Cotamer mutexes are thread-safe, so multiple threads can call m.lock() concurrently (only one thread will win). Lock attempts are serviced in FIFO order: if coroutine A calls m.lock() before coroutine B does, then A will always acquire access before B (unless A is destroyed before acquiring access).
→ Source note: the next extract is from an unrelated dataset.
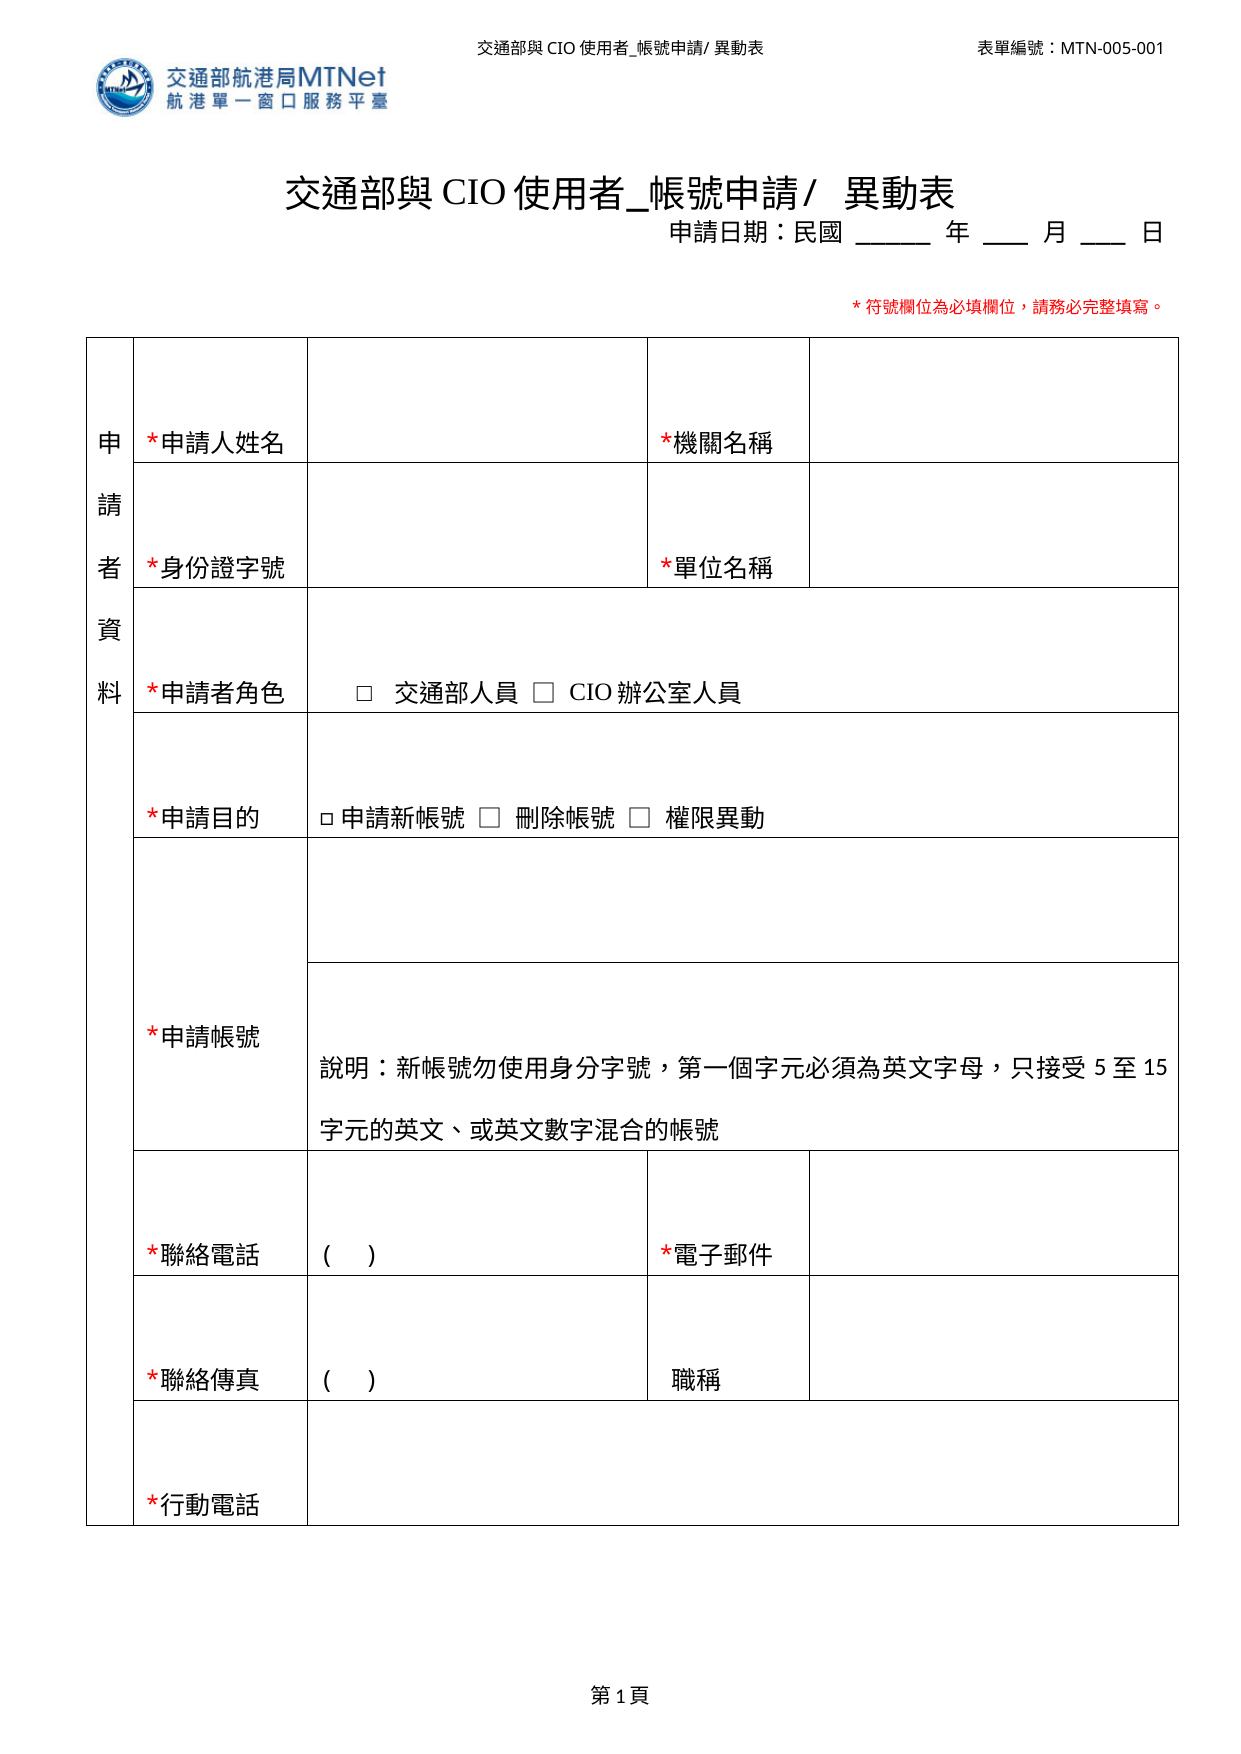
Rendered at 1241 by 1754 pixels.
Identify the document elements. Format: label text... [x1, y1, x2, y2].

Since coroutines can be destroyed at any suspension point, explicitly calling m.lock() and m.unlock() risks abandoning a mutex in the locked state. Avoid this with cotamer::unique_lock, a guarded lock ownership class mirroring std::unique_lock. Pass the unique_lock constructor the ownership token returned by co_await m or co_await m.lock(). For instance:

struct lockable_fd {
    cot::fd f;
    cot::mutex mutex;
};

cot::task<> write_message(lockable_fd& lfd, std::string message) {
    cot::unique_lock guard(co_await lfd.mutex);
    // critical section — automatically unlocked when guard goes out of scope
    // or coroutine is destroyed
    size_t pos = 0;
    while (pos != message.size()) {
        auto rv = ::write(lfd.f.fileno(), message.data() + pos, message.size() - pos);
        if (rv > 0) {
            pos += rv;
        } else if (errno == EAGAIN || errno == EWOULDBLOCK) {
            // suspension point: coroutine might be destroyed!
            co_await cot::writable(lfd.f);
        } else {
            throw std::system_error(errno, std::generic_category());
        }
    }
}

cotamer::unique_lock can also be explicitly locked or unlocked (with co_await guard.lock() and guard.unlock()), and supports the standard construction tags:

cot::unique_lock guard(m, std::defer_lock);    // don't lock yet
co_await guard.lock();                         // lock explicitly later

cot::unique_lock guard(m, std::try_to_lock);   // non-blocking attempt
if (guard) {
    // acquired
}

co_await m.lock();
cot::unique_lock guard(m, std::adopt_lock);    // take ownership of existing lock

Active attempts to lock a mutex may be cancelled by destroying the corresponding task. For instance, here, if the timeout fires, the m.lock() attempt is safely removed from the mutex’s queue:

auto result = co_await cot::attempt(m.lock(), cot::after(1s));
if (result) {
    cot::unique_lock guard(*result);
    // acquired within 1 second
} else {
    // timed out — lock was not acquired; this coroutine loses its place in line
}

Shared access

The exclusive lock mode is most useful in typical coroutine code, but cotamer::mutex also supports a shared lock mode modelling readers–writer locking. The shared lock mode uses *_shared mutex functions and the cotamer::shared_lock guard.

Function Description
co_await m.lock_shared() acquire shared access
m.try_lock_shared() try to acquire shared access without suspending
m.unlock_shared() release shared access

The FIFO rule also applies to mixtures of shared and exclusive access. If mutex m is acquired in shared mode, but an exclusive lock attempt has already been enqueued, then another coroutine that calls m.lock_shared() will suspend until the exclusive lock attempt has been serviced. On the other hand, if no exclusive attempts are waiting, then m.lock_shared() will proceed right away.